Pelan tapi pasti, penggunaan e-money terus tumbuh, baik dari jumlah kartu yang beredar, jumlah transaksi, maupun nilai transaksinya. Apalagi, untuk mendorong penggunaannya, BI meluncurkan kampanye Gerakan Nasional Non Tunai (GNNT) pada 14 Agustus 2014.
Namun pendorong utama melejitnya penggunaan e-money adalah penerapan transaksi non-tunai untuk membayar jalan tol yang mulai berlaku sejak 31 Oktober 2017. Pada November 2017, jumlah e-money yang beredar sudah mencapai 113,7 juta keping dengan volume transaksi mencapai 159,4 juta.
Menyusul kemudian, pembayaran lewat e-money digunakan untuk penggunaan transportasi umum, seperti bus Transjakarta, kereta rel listrik (KRL), mass rapid transportation (MRT), dan ojek online. Uang elektronik pun makin populer.
Pada Desember 2018, untuk pertama kali jumlah e-money melebihi jumlah kartu ATM yang beredar. Saat itu, jumlah e-money mencapai 167,2 juta, sementara kartu ATM 163,2 juta. Sementara jumlah transaksi e-money melebihi transaksi di ATM terjadi mulai Juli 2019: masing-masing 615,3 juta transaksi berbanding 609,7 juta transaksi.
Walau demikian, hingga saat ini nilai transaksi lewat kartu ATM belum terlampaui oleh nilai transaksi e-money. Terkini, data BI menunjukkan nilai transaksi kartu ATM pada Februari 2025 mencapai Rp586,6 triliun, sementara via e-money Rp226,2 triliun.

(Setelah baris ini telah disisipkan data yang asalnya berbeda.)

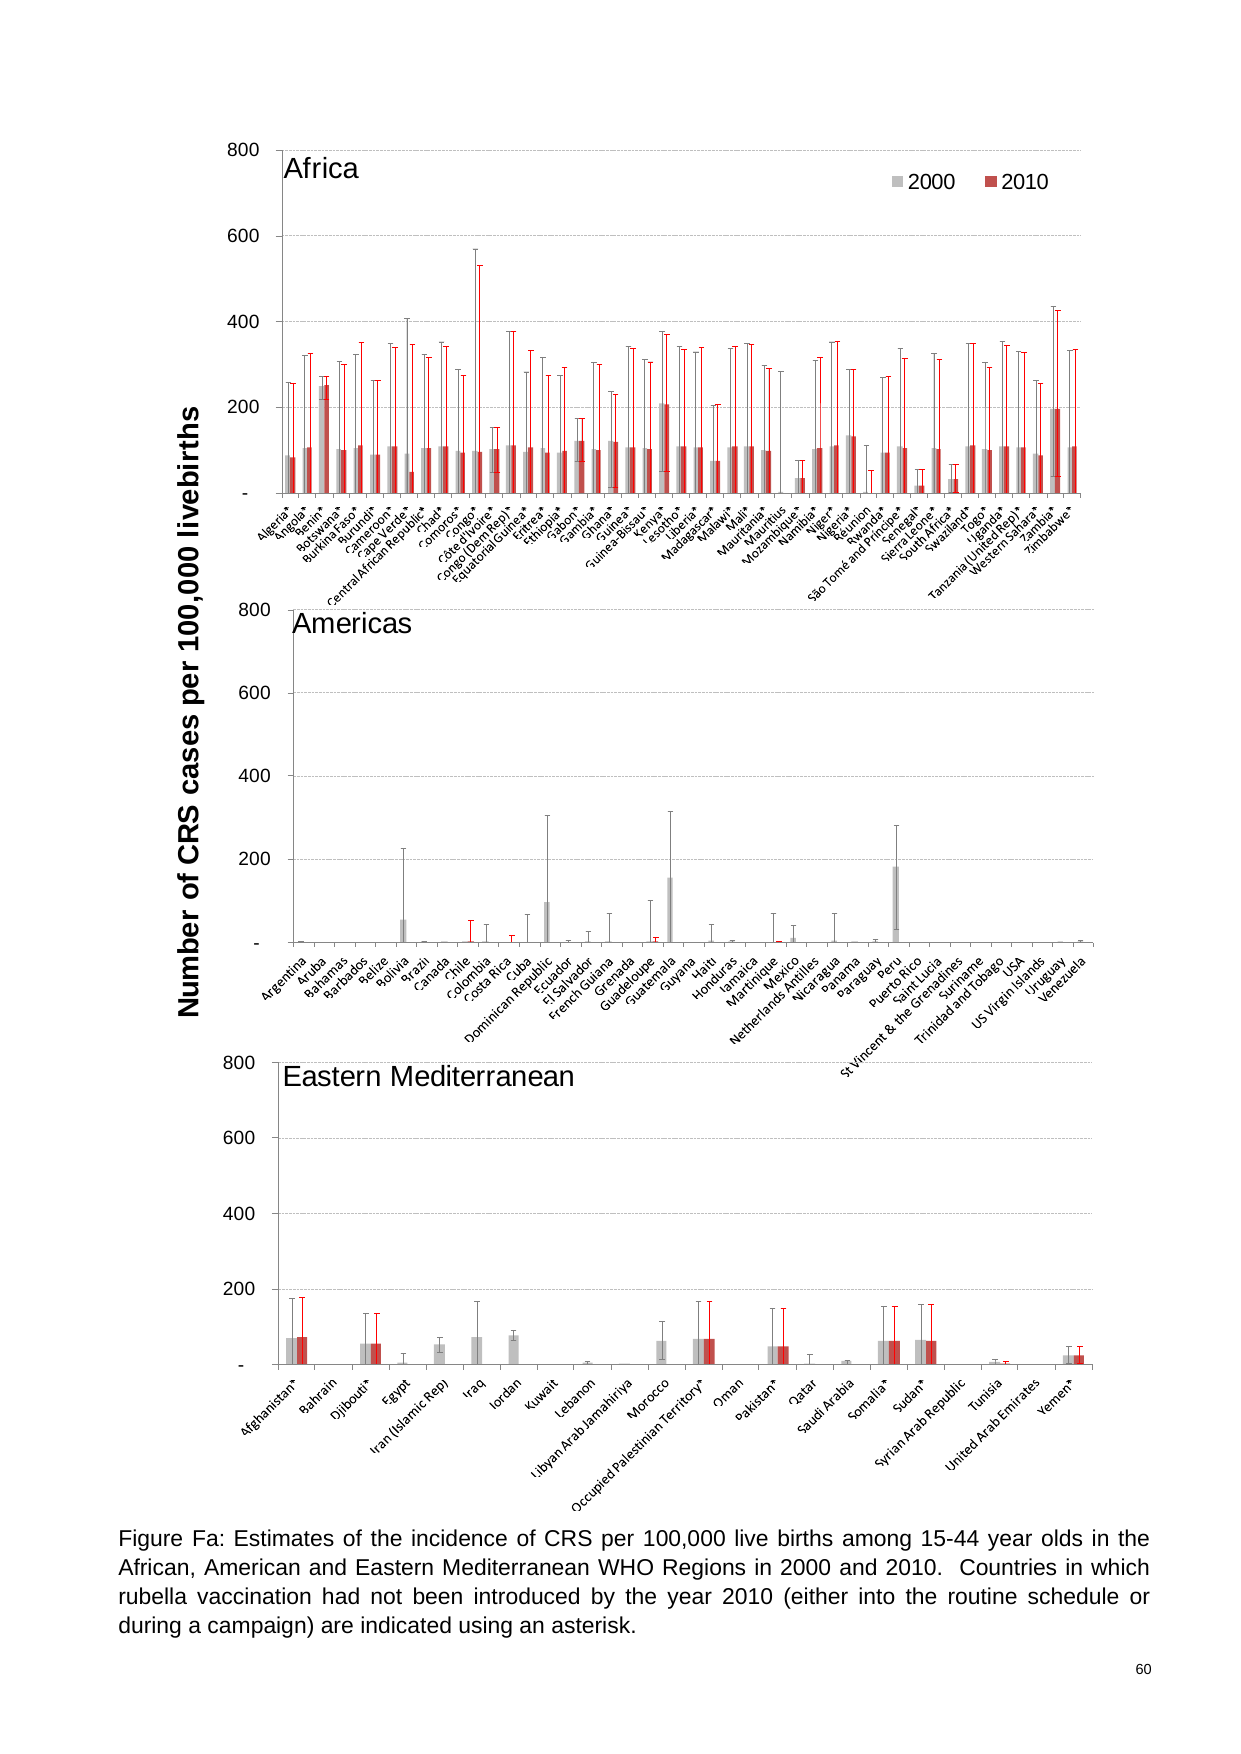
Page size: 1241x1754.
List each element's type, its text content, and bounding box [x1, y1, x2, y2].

text Figure Fa: Estimates of the incidence of CRS per 100,000 live births among 15-44 year olds in the African, American and Eastern Mediterranean WHO Regions in 2000 and 2010. Countries in which rubella vaccination had not been introduced by the year 2010 (either into the routine schedule or during a campaign) are indicated using an asterisk. [118, 1525, 1152, 1638]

Nilai transaksi menggunakan e-money pun terus meningkat drastis. Dalam lima tahun terakhir, Maret 2020 hingga Februari 2025, Bank Indonesia mencatat pertumbuhan nilai transaksi e-money mencapai 517,1% atau rata-rata 103,4% per tahun atau dari Rp36,6 triliun menjadi Rp226 triliun. Sementara nilai transaksi menggunakan kartu ATM, pada periode yang sama, hanya tumbuh 0,1%.
BI menghitung ada lebih dari 2 miliar transaksi e-money berlangsung sepanjang Februari 2025, empat kali lebih banyak dari transaksi ATM yang mencapai 534 juta kali pada periode tersebut. Tren ini menunjukkan terjadinya pergeseran dari penggunaan kartu ATM kepada e-money. Bukan tak mungkin nilai transaksi uang elektronik tersebut kelak akan menyamai, bahkan melebihi kartu ATM.
Merujuk pada data BI, saat ini ada sekitar 941 juta unit e-money yang beredar. Sebagian besar dari kartu itu atau sekitar 72,6% di antaranya, terdaftar di Jakarta, walaupun tidak berarti penggunanya adalah warga Jakarta.
Bisa saja uang elektronik tersebut teregistrasi di Jakarta –diterbitkan oleh bank atau lembaga non-perbankan yang berkedudukan di Jakarta– tetapi digunakan bukan oleh warga Ibu Kota. Situasi ini bisa terjadi karena e-money, terutama kartu berbasis chip, dijual bebas dan dapat dibeli oleh siapa pun tanpa harus mendaftarkan diri ke lembaga penerbit kartu tersebut.